Ordensgemeinschaft

 

Die Ordensgemeinschaft der Alexianerbrüder stammt von einer spätmittelalterlichen kirchlichen Bruderschaft, den „Begarden“, ab. Vor rund 800 Jahren entstanden erste Klöster in Flandern und in den Niederlanden. Von diesen Stammhäusern ausgehend gab es Neugründungen in Köln, Aachen, Neuss und Trier. Später, im 19. Jahrhundert, verbreitete sich die Brüdergemeinschaft weltweit.

 

Für die Armen

Um 1480 tauchte erstmals der Name „Alexianer“ auf, benannt nach dem Heiligen Alexius. Die Brüder wählten diesen Heiligen zum Patron ihrer Gemeinschaft.

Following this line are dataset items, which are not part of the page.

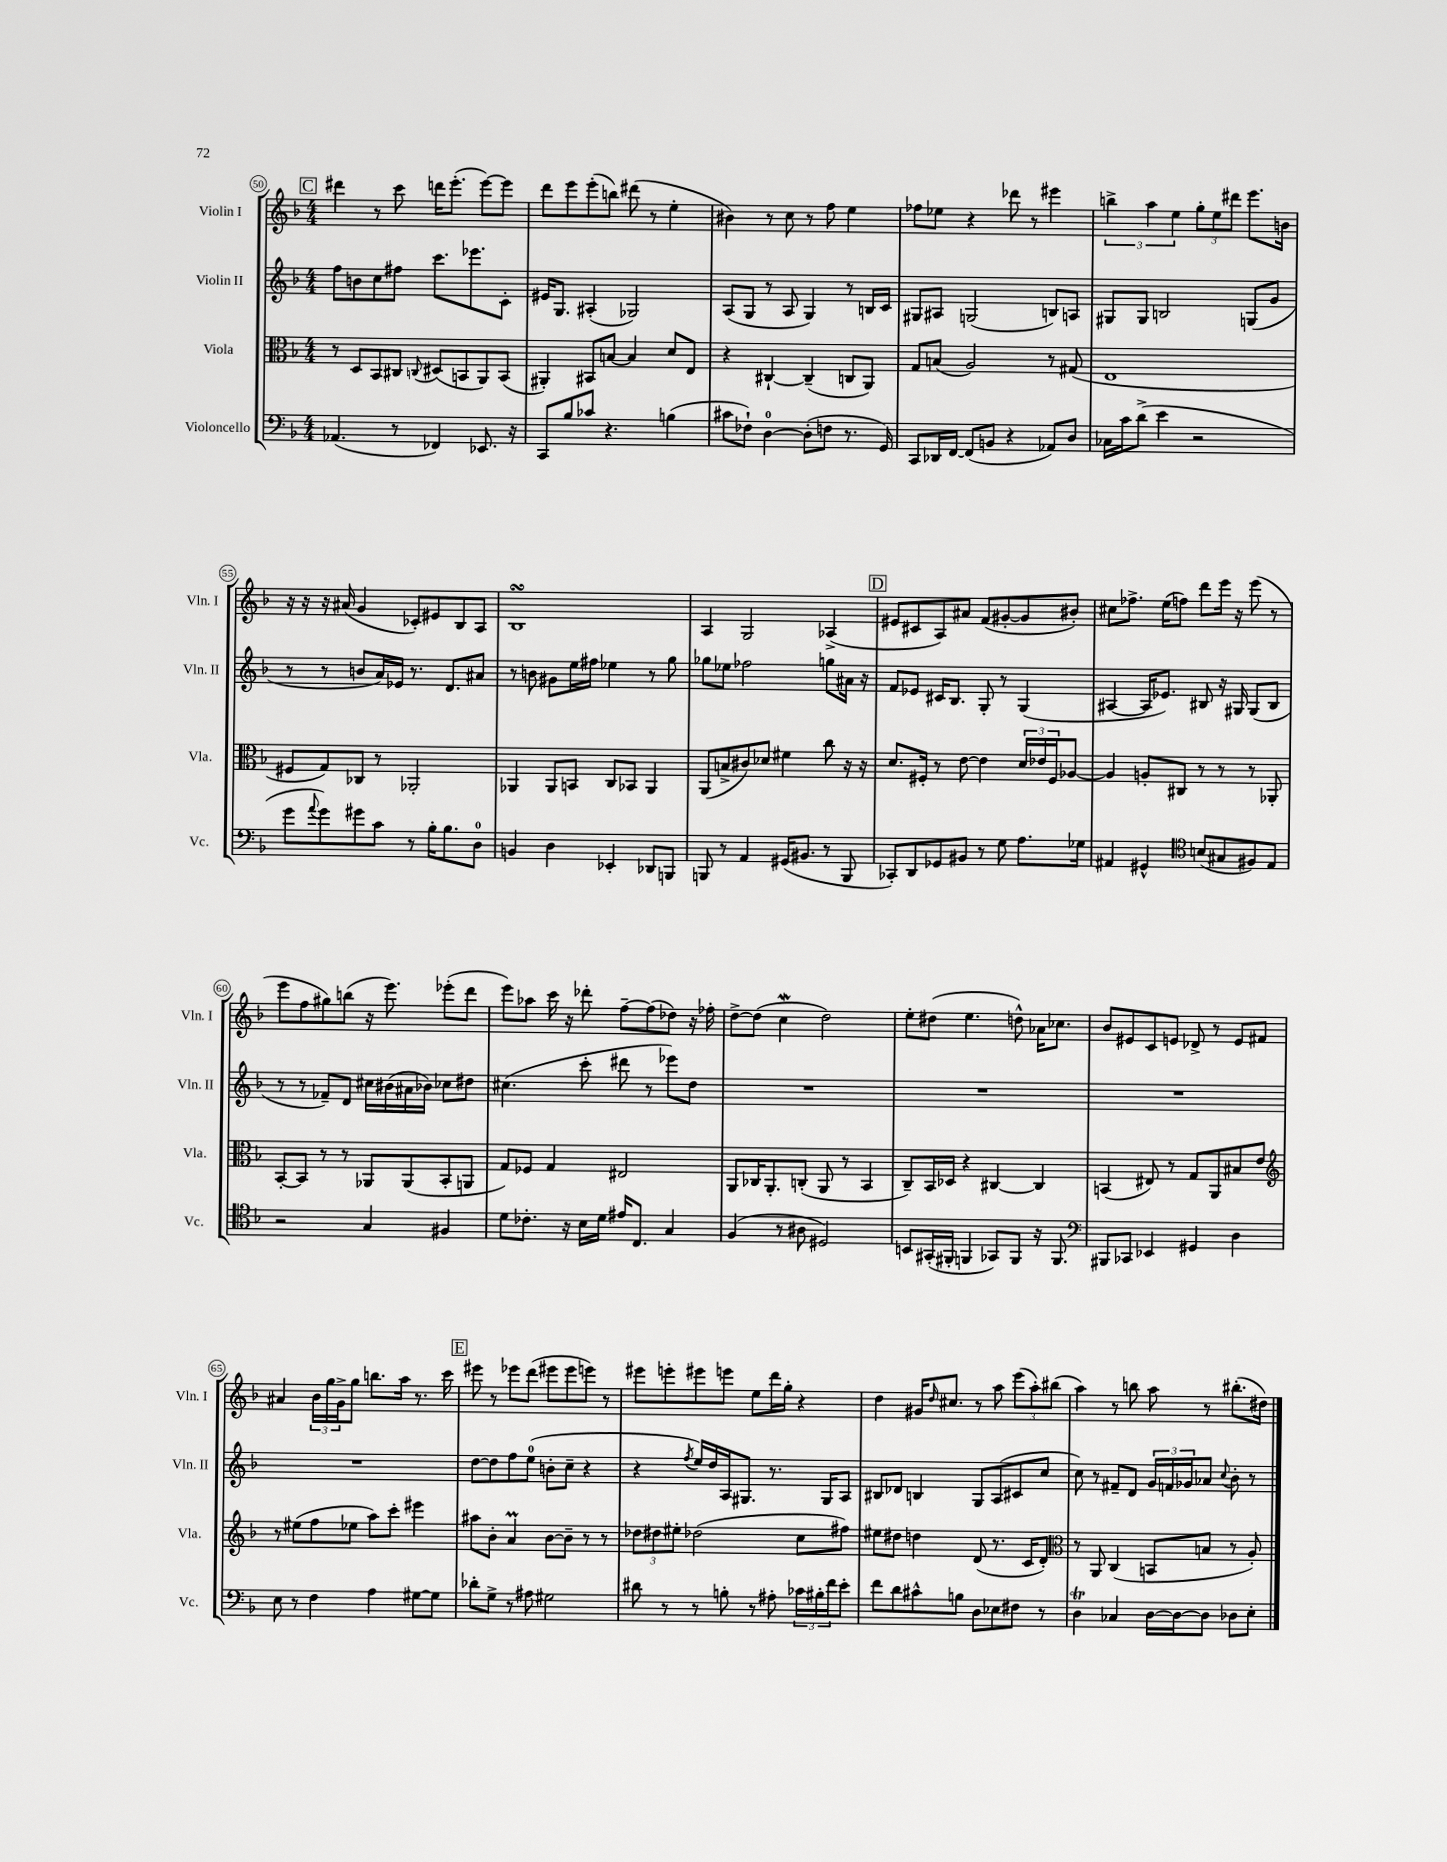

**kern	**kern	**kern	**kern
*staff4	*staff3	*staff2	*staff1
*clefF4	*clefC3	*clefG2	*clefG2
*k[b-]	*k[b-]	*k[b-]	*k[b-]
*M4/4	*M4/4	*M4/4	*M4/4
(4.AA-	8r	8ff	4ddd#
.	8D	8b	.
.	8BB-	8cc	8r
8r	8C#	8ff#	8ccc
.	8qqC	.	.
4FF-)	(8D#	8.ccc	16ddd
.	.	.	(8.eee'
.	8BB	.	.
.	.	8.eee-	.
8.EE-	8AA)	.	[8eee)
.	(8BB	8c'	8eee]
16r	.	.	.
=	=	=	=
8CC	4AA#')	16e#	8ddd
.	.	8.G	.
8B-	.	.	8eee
8c-	8BB#	(4A#'	(8eee'
4.r	[8B	.	8bb)
.	4B]	2G-)	(8ddd#
.	.	.	8r
(4B	8d	.	4ee'
.	8E	.	.
=	=	=	=
8c#	4r	(8A	4b#)
8F-`)	.	8G	.
[4D	[4C#`	8r	8r
.	.	8A	8cc
(8D']	(4C#~]	4G)	8r
8F	.	.	8ff
8.r	8C	8r	4ee
.	8AA)	16B	.
16GG)	.	16c	.
=	=	=	=
8CC	8G	8G#	8ff-
16DD-	(8B	8A#	8ee-
[16FF	.	.	.
(8FF]	2A)	(2G	4r
8BB	.	.	.
4r	.	.	8ddd-
.	.	.	8r
8AA-)	8r	8B)	4eee#
8D	(8G#	8A	.
=	=	=	=
16C-	1E	8G#	6bb^
16c	.	.	.
(8d^	.	8G#	.
.	.	.	6aa
4e	.	2B	.
.	.	.	6ee
2r	.	.	12gg'
.	.	.	12ee
.	.	.	12ddd#
.	.	(8G	8.eee
.	.	8g	.
.	.	.	16b
=	=	=	=
8g	8F#	8r	16r
.	.	.	16r
8qqa	.	.	.
8g)	8G)	8r	16r
.	.	.	(16a#
8g#	8C-	8b	4g
8c	8r	16a)	.
.	.	16e-	.
8r	2AA-'	8.r	8c-')
16B-'	.	.	8e#
8.B-	.	8.d	.
.	.	.	8B-
8D	.	8a#	8A
=	=	=	=
4BB	4AA-	8r	1B-
.	.	8b	.
4D	8AA-	8g#	.
.	8BB	16ee	.
.	.	16ff#	.
4EE-'	8C	4ee-	.
.	8BB-	.	.
8DD-	4AA-	8r	.
8BBB	.	8gg	.
=	=	=	=
8BBB	(8AA	8gg-	4A
8r	8B^	8ee-	.
4AA	8c#)	2ff-	2G
.	8d-	.	.
(16GG#	4f#	.	.
8.BB#	.	.	.
8r	8cc	8gg	(4A-^
8BBB	16r	16a#	.
.	16r	16r	.
=	=	=	=
8CC-')	8.d	8f	8e#
8DD	.	8e-	8c#
.	16F#'	.	.
8GG-	8r	16c#	8A)
.	.	8.B-	.
8BB#	[8e	.	8a#
8r	4e]	8G'	(8f
8G	.	8r	[8g#'
8.A	24d	(4G	8g#]
.	24e-	.	.
.	24F#	.	.
.	[8A-	.	8b#')
16G-	.	.	.
=	=	=	=
4AA#	4A-]	[4A#	8cc#
.	.	.	8.ff-^
4GG#^^	8A'	16A#]	.
.	.	8.e-)	(16ee
.	8C#	.	8ff)
*clefC4	*	*	*
(8B	8r	8B#	8ddd
8G#	8r	16r	16eee
.	.	16G#	16r
8F#)	8r	(8G#	(8eee
8E	8AA-'	8B#	8r
=	=	=	=
2r	[8BB-'	8r	8eee
.	8BB-]	8r	8ff
.	8r	8f-~)	8gg#)
.	8r	8d	(8bb
4G	8AA-	16cc#	16r
.	.	(16b#	8.eee)
.	(8AA-	16a#	.
.	.	16b-)	.
4F#	8BB-'	8cc-	(8eee-'
.	8AA	8dd#	8ddd
=	=	=	=
8d	8G)	(4.cc#	8eee)
8.c-'	8F-	.	8aa-
.	4G	.	16ccc
16r	.	.	16r
16B-	.	8ccc'	8ddd-'
16d	.	.	.
16e#	2E#	8ddd#	[8ff~
8.C	.	.	.
.	.	8r	(8ff]
4G	.	8eee-)	8dd-)
.	.	8dd	16r
.	.	.	16ff-'
=	=	=	=
(4F	8AA	1r	[8dd^
.	16C-	.	(8dd]
.	8.AA'	.	.
8r	.	.	4cc
8A#	(8C'	.	.
2D#)	8AA	.	2dd)
.	8r	.	.
.	4BB-	.	.
=	=	=	=
8BB	8C~)	1r	8ee'
(16GG#'	16BB-	.	(8dd#
16FF#'	16D-	.	.
4FF	4r	.	4.ee
8GG-)	[4C#	.	.
8FF	.	.	8dd^^)
16r	4C#]	.	16a-
8.FF	.	.	8.cc-
=	=	=	=
*clefF4	*	*	*
8BBB#	(4BB	1r	8b-
8CC-	.	.	8e#
4EE-	8E#)	.	8c
.	8r	.	8e
4GG#	8G	.	8d-^
.	8AA	.	8r
4D	8B#	.	8e
.	8e	.	8f#
=	=	=	=
*	*clefG2	*	*
8E	8r	1r	4a#
8r	(8ee#	.	.
4F	8ff	.	24b-
.	.	.	24gg
.	.	.	24g^
.	8ee-	.	8gg
4A	8aa)	.	8.bb
.	8ccc'	.	.
.	.	.	16aa
[8G#	4eee#	.	8.r
8G#]	.	.	.
.	.	.	16ccc
=	=	=	=
8d-'	8aa#	[8dd	8eee#
8G^	8b-'	8dd]	8r
8r	4a	8ff	8eee-
8A#	.	(8ee	(8ddd
2G#	[8b-	8b'	8eee#
.	8b-~]	8cc~	8eee#
.	8r	4r	8eee)
.	8r	.	8r
=	=	=	=
8d#	12dd-	4r	8eee#
.	12dd#	.	.
8r	.	.	8eee'
.	12ee#'	.	.
.	.	8qff	.
8r	(2dd-	16ee)	8eee#
.	.	16dd	.
8B'	.	16A	8eee
.	.	8.G#	.
8r	.	.	8ee
8A#'	.	8.r	16ddd
.	.	.	16gg'
24c-	8cc	.	4r
24B#'	.	.	.
.	.	16G#	.
24f	.	.	.
8e'	8ff#)	8A	.
=	=	=	=
8f	8ee#	8B#	4dd
8d	8dd#	8d-	.
8c#^^	4dd	4B	16g#
.	.	.	16qqdd
.	.	.	8.cc#
8B	.	.	.
8D	(8d	8G	8r
8E-	8.r	(8A	8aa
8F#	.	8c#	(12eee
.	16c	.	.
.	.	.	12aa')
8r	8d')	8cc	.
.	.	.	(12bb#
=	=	=	=
*	*clefC3	*	*
4D	8r	8cc)	4aa)
.	8AA	8r	.
4C-	(4C	8f#~	8r
.	.	8d	8bb
[16D	8BB	24g	8aa
.	.	24f	.
16D_	.	.	.
.	.	24g-	.
8D]	8B	8a-	8r
.	.	8qqcc	.
8D-	8r	8b-'	(8.bb#'
8E'	8A')	8r	.
.	.	.	16dd#)
==	==	==	==
*-	*-	*-	*-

Seit der Entstehung sorgten die Alexianer für arme, leidende und an den Rand der Gesellschaft gedrängte Menschen. Sie pflegten Kranke, besonders während der Pestepidemien.

Im 17. Jahrhundert begannen die Brüder mit einem neuen Dienst: Sie nahmen sich der psychisch kranken Menschen an, die als "Geisteskranke" ausgegrenzt wurden.

 

Die Ordensgemeinschaft heute

Die Alexianer-Brüdergemeinschaft ist ein katholischer Orden päpstlichen Rechts. Die Brüdergemeinschaft ist in Ordensprovinzen/Ordensregionen aufgeteilt. In Deutschland gibt es eine Provinz, die St. Alexius Provinz.

Heute versorgen die Alexianerbrüder weltweit Menschen in Fachkliniken, Allgemeinkrankenhäusern, Seniorenheimen und Hospizen, Behinderteineinrichtungen, Heimen für HIV-Infizierte und Werkstätten für Menschen mit Behinderung. Damals wie heute steht die Arbeit der Alexianer ganz im Zeichen der christlichen Nächstenliebe.

 

Unsere Werte

Als Unternehmen in kirchlicher Trägerschaft haben wir uns verpflichtet, die Werte unseres Trägers, der Ordensgemeinschaft der Alexianerbrüder, in unseren Einrichtungen zu bewahren und zu leben.